* Your assignment
Output, word for word, the lines of this listing that fall between the line with "X127000000Y-93980000D03*" and the line with "X149860000Y-101600000D03*", counting both of those lines, and no others.

____________________

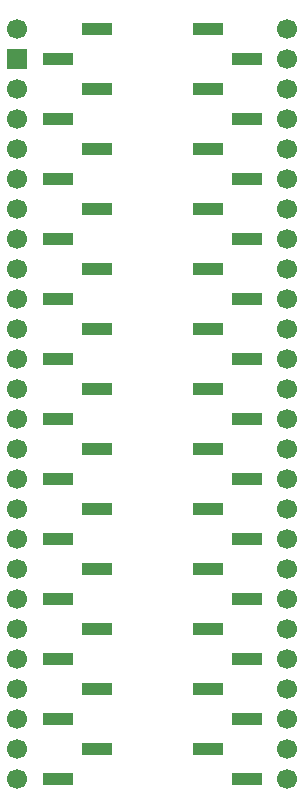
<source format=gbs>
G04 #@! TF.GenerationSoftware,KiCad,Pcbnew,9.0.6*
G04 #@! TF.CreationDate,2026-01-02T14:07:30-06:00*
G04 #@! TF.ProjectId,QFN-48_6x6,51464e2d-3438-45f3-9678-362e6b696361,rev?*
G04 #@! TF.SameCoordinates,Original*
G04 #@! TF.FileFunction,Soldermask,Bot*
G04 #@! TF.FilePolarity,Negative*
%FSLAX46Y46*%
G04 Gerber Fmt 4.6, Leading zero omitted, Abs format (unit mm)*
G04 Created by KiCad (PCBNEW 9.0.6) date 2026-01-02 14:07:30*
%MOMM*%
%LPD*%
G01*
G04 APERTURE LIST*
%ADD10C,1.700000*%
%ADD11R,1.700000X1.700000*%
%ADD12R,2.510000X1.000000*%
G04 APERTURE END LIST*
D10*
X127000000Y-88900000D03*
D11*
X127000000Y-91440000D03*
D10*
X127000000Y-93980000D03*
X127000000Y-96520000D03*
X127000000Y-99060000D03*
X127000000Y-101600000D03*
X127000000Y-104140000D03*
X127000000Y-106680000D03*
X127000000Y-109220000D03*
X127000000Y-111760000D03*
X127000000Y-114300000D03*
X127000000Y-116840000D03*
X127000000Y-119380000D03*
X127000000Y-121920000D03*
X127000000Y-124460000D03*
X127000000Y-127000000D03*
X127000000Y-129540000D03*
X127000000Y-132080000D03*
X127000000Y-134620000D03*
X127000000Y-137160000D03*
X127000000Y-139700000D03*
X127000000Y-142240000D03*
X127000000Y-144780000D03*
X127000000Y-147320000D03*
X127000000Y-149860000D03*
X127000000Y-152400000D03*
X149860000Y-88900000D03*
X149860000Y-91440000D03*
X149860000Y-93980000D03*
X149860000Y-96520000D03*
X149860000Y-99060000D03*
X149860000Y-101600000D03*
X149860000Y-104140000D03*
X149860000Y-106680000D03*
X149860000Y-109220000D03*
X149860000Y-111760000D03*
X149860000Y-114300000D03*
X149860000Y-116840000D03*
X149860000Y-119380000D03*
X149860000Y-121920000D03*
X149860000Y-124460000D03*
X149860000Y-127000000D03*
X149860000Y-129540000D03*
X149860000Y-132080000D03*
X149860000Y-134620000D03*
X149860000Y-137160000D03*
X149860000Y-139700000D03*
X149860000Y-142240000D03*
X149860000Y-144780000D03*
X149860000Y-147320000D03*
X149860000Y-149860000D03*
X149860000Y-152400000D03*
D12*
X133735000Y-88900000D03*
X130425000Y-91440000D03*
X133735000Y-93980000D03*
X130425000Y-96520000D03*
X133735000Y-99060000D03*
X130425000Y-101600000D03*
X133735000Y-104140000D03*
X130425000Y-106680000D03*
X133735000Y-109220000D03*
X130425000Y-111760000D03*
X133735000Y-114300000D03*
X130425000Y-116840000D03*
X133735000Y-119380000D03*
X130425000Y-121920000D03*
X133735000Y-124460000D03*
X130425000Y-127000000D03*
X133735000Y-129540000D03*
X130425000Y-132080000D03*
X133735000Y-134620000D03*
X130425000Y-137160000D03*
X133735000Y-139700000D03*
X130425000Y-142240000D03*
X133735000Y-144780000D03*
X130425000Y-147320000D03*
X133735000Y-149860000D03*
X130425000Y-152400000D03*
X143125000Y-88900000D03*
X146435000Y-91440000D03*
X143125000Y-93980000D03*
X146435000Y-96520000D03*
X143125000Y-99060000D03*
X146435000Y-101600000D03*
X143125000Y-104140000D03*
X146435000Y-106680000D03*
X143125000Y-109220000D03*
X146435000Y-111760000D03*
X143125000Y-114300000D03*
X146435000Y-116840000D03*
X143125000Y-119380000D03*
X146435000Y-121920000D03*
X143125000Y-124460000D03*
X146435000Y-127000000D03*
X143125000Y-129540000D03*
X146435000Y-132080000D03*
X143125000Y-134620000D03*
X146435000Y-137160000D03*
X143125000Y-139700000D03*
X146435000Y-142240000D03*
X143125000Y-144780000D03*
X146435000Y-147320000D03*
X143125000Y-149860000D03*
X146435000Y-152400000D03*
M02*

</source>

____________________

* Finished task
X127000000Y-93980000D03*
X127000000Y-96520000D03*
X127000000Y-99060000D03*
X127000000Y-101600000D03*
X127000000Y-104140000D03*
X127000000Y-106680000D03*
X127000000Y-109220000D03*
X127000000Y-111760000D03*
X127000000Y-114300000D03*
X127000000Y-116840000D03*
X127000000Y-119380000D03*
X127000000Y-121920000D03*
X127000000Y-124460000D03*
X127000000Y-127000000D03*
X127000000Y-129540000D03*
X127000000Y-132080000D03*
X127000000Y-134620000D03*
X127000000Y-137160000D03*
X127000000Y-139700000D03*
X127000000Y-142240000D03*
X127000000Y-144780000D03*
X127000000Y-147320000D03*
X127000000Y-149860000D03*
X127000000Y-152400000D03*
X149860000Y-88900000D03*
X149860000Y-91440000D03*
X149860000Y-93980000D03*
X149860000Y-96520000D03*
X149860000Y-99060000D03*
X149860000Y-101600000D03*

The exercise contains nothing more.